■ Description of the task
Determine which lines of the records include the word "публикации", and copy them.
##### Material provided
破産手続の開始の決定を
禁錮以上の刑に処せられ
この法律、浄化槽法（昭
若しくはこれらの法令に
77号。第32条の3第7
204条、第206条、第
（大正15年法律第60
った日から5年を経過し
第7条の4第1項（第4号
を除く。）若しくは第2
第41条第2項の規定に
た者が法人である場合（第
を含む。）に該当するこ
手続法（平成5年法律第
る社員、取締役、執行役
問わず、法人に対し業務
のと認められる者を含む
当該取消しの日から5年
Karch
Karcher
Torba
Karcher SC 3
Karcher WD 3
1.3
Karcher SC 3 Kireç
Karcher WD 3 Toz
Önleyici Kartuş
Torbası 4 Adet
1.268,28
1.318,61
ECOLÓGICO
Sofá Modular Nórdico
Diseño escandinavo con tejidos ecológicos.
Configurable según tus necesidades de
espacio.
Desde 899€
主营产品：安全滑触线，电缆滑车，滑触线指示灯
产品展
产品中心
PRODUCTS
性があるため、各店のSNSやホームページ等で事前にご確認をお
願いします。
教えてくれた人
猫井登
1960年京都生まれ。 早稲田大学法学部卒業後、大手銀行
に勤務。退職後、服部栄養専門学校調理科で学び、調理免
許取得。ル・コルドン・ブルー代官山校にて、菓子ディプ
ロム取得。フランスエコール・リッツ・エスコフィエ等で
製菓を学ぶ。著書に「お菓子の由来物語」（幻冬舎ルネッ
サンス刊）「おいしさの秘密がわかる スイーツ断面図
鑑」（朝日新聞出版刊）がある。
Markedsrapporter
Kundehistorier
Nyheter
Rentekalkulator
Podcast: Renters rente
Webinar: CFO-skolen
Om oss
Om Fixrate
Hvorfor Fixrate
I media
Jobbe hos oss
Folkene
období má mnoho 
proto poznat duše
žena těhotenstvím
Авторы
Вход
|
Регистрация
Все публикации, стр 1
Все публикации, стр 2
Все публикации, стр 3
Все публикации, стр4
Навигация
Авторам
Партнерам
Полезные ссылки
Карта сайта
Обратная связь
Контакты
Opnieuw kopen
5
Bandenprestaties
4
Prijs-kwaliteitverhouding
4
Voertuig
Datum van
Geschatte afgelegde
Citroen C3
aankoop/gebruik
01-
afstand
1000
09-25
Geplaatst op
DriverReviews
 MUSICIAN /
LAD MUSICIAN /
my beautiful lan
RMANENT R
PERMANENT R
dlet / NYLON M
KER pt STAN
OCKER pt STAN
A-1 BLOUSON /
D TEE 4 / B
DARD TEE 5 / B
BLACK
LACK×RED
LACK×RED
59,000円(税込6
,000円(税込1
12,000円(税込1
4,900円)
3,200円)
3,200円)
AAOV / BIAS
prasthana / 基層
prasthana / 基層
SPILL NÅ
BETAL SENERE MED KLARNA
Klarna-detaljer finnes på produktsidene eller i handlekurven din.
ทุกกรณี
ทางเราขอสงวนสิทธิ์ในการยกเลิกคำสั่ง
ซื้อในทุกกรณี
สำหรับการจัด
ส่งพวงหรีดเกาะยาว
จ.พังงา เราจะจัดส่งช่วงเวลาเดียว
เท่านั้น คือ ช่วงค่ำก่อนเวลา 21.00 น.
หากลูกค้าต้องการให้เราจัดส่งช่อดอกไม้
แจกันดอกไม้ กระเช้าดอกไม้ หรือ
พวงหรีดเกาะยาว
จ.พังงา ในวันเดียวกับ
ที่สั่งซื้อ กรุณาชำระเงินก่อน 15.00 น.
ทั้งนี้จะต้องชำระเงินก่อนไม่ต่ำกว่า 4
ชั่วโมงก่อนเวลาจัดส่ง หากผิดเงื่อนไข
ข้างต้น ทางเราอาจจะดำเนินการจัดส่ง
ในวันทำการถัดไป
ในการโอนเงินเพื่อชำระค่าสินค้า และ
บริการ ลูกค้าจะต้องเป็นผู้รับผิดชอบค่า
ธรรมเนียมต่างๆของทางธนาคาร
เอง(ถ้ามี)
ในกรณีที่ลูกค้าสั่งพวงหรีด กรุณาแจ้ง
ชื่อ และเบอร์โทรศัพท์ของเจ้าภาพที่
##########
■ Solved problem
Все публикации, стр 1
Все публикации, стр 2
Все публикации, стр 3
Все публикации, стр4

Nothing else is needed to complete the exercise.